§ Task goal
The lines below, from the one containing "Can Diabetic Peripheral" through the one containing "July 14, 20", should be set down exactly, with no pictures and nothing else.
- - - - - - -
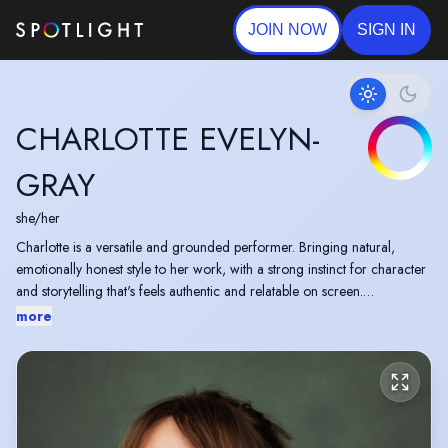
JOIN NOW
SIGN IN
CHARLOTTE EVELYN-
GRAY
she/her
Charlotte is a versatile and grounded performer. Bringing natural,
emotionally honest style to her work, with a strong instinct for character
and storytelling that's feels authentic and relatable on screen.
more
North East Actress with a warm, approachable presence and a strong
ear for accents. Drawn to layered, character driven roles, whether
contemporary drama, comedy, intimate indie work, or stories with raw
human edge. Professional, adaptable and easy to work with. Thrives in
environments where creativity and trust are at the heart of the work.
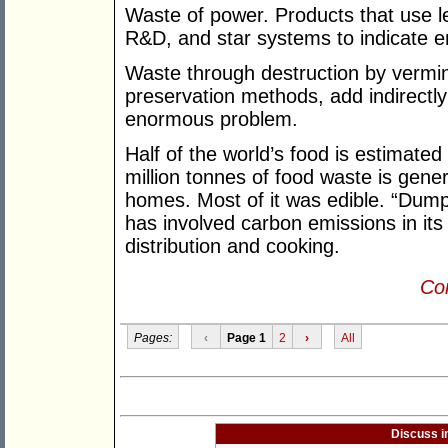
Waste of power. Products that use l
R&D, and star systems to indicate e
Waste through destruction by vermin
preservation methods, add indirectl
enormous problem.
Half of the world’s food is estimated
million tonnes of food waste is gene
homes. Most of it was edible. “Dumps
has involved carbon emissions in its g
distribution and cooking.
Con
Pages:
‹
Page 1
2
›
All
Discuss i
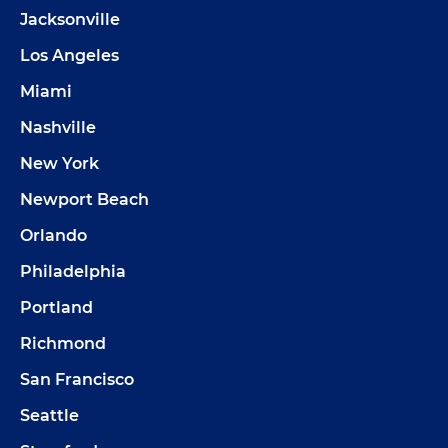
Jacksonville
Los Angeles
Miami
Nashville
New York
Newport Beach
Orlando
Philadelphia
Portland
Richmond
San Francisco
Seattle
- - - - - - -
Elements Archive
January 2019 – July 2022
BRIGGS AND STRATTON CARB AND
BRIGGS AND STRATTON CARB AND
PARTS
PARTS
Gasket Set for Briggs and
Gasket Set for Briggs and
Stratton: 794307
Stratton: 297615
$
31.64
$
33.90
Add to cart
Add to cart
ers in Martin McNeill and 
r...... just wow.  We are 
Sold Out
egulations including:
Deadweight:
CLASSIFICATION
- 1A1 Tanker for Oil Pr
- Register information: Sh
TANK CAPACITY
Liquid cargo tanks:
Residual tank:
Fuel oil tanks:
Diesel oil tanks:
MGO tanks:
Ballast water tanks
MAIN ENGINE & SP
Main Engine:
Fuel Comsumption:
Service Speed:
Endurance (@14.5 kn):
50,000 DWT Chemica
- - - - - - -
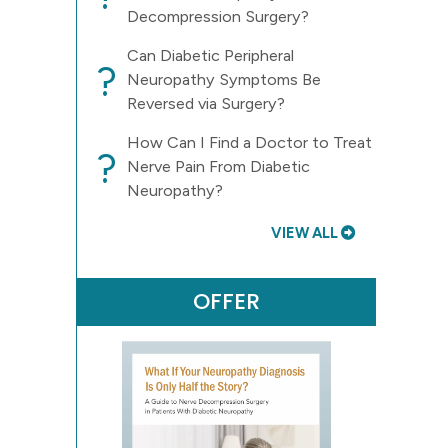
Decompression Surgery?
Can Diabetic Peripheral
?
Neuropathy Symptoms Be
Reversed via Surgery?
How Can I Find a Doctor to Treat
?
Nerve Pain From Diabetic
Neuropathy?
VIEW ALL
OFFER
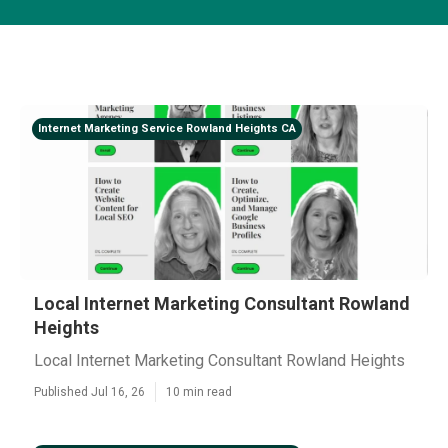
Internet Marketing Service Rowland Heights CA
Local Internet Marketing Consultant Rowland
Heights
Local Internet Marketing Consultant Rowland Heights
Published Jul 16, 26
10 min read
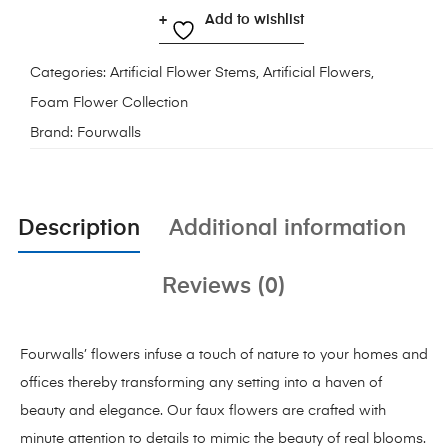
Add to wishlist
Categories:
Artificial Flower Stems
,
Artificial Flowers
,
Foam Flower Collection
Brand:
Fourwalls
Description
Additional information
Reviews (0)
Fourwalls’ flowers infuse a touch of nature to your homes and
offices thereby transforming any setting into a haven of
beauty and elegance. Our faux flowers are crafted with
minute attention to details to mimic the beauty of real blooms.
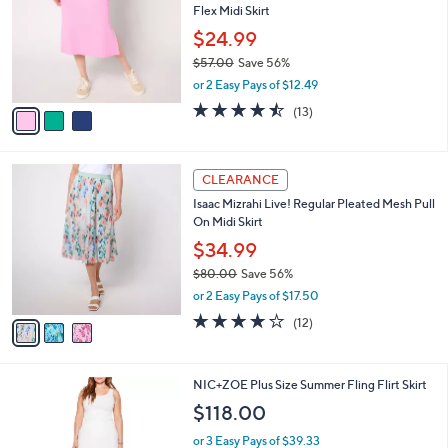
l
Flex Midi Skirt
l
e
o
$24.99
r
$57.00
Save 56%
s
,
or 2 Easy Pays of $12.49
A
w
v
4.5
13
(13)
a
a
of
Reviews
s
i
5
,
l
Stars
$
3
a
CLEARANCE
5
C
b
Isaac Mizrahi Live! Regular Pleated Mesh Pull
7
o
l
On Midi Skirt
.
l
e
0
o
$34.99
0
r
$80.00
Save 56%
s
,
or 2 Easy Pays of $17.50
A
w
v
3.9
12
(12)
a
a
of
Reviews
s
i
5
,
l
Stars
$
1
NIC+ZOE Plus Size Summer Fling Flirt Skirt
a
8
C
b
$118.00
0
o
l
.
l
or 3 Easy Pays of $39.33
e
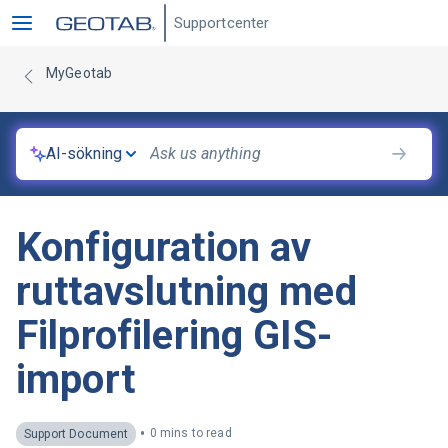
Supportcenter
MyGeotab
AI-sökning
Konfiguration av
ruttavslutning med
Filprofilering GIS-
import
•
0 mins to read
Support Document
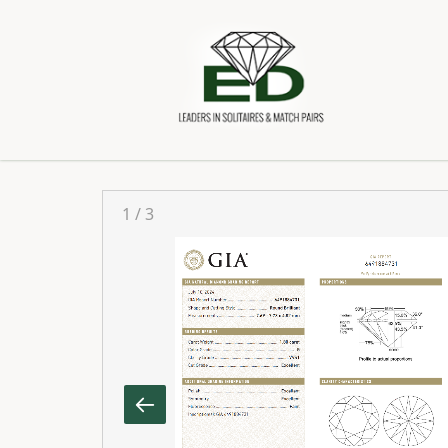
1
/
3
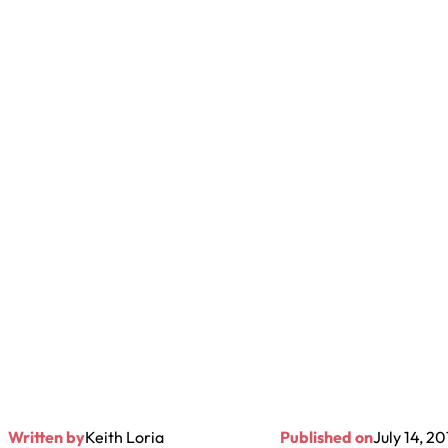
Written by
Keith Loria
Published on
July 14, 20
- - - - - - -
§ Response
Can Diabetic Peripheral
?
Neuropathy Symptoms Be
Reversed via Surgery?
How Can I Find a Doctor to Treat
?
Nerve Pain From Diabetic
Neuropathy?
VIEW ALL
OFFER
Internet Marketing Service Rowland Heights CA
Local Internet Marketing Consultant Rowland
Heights
Local Internet Marketing Consultant Rowland Heights
Published Jul 16, 26
10 min read
Add to wishlist
Categories:
Artificial Flower Stems
,
Artificial Flowers
,
Foam Flower Collection
Brand:
Fourwalls
Description
Additional information
Reviews (0)
Fourwalls’ flowers infuse a touch of nature to your homes and
offices thereby transforming any setting into a haven of
beauty and elegance. Our faux flowers are crafted with
minute attention to details to mimic the beauty of real blooms.
l
Flex Midi Skirt
l
e
o
$24.99
r
$57.00
Save 56%
s
,
or 2 Easy Pays of $12.49
A
w
v
4.5
13
(13)
a
a
of
Reviews
s
i
5
,
l
Stars
$
3
a
CLEARANCE
5
C
b
Isaac Mizrahi Live! Regular Pleated Mesh Pull
7
o
l
On Midi Skirt
.
l
e
0
o
$34.99
0
r
$80.00
Save 56%
s
,
or 2 Easy Pays of $17.50
A
w
v
3.9
12
(12)
a
a
of
Reviews
s
i
5
,
l
Stars
$
1
NIC+ZOE Plus Size Summer Fling Flirt Skirt
a
8
C
b
$118.00
0
o
l
.
l
or 3 Easy Pays of $39.33
e
Supportcenter
MyGeotab
AI-sökning
Konfiguration av
ruttavslutning med
Filprofilering GIS-
import
•
0 mins to read
Support Document
1
/
3
Written by
Keith Loria
Published on
July 14, 20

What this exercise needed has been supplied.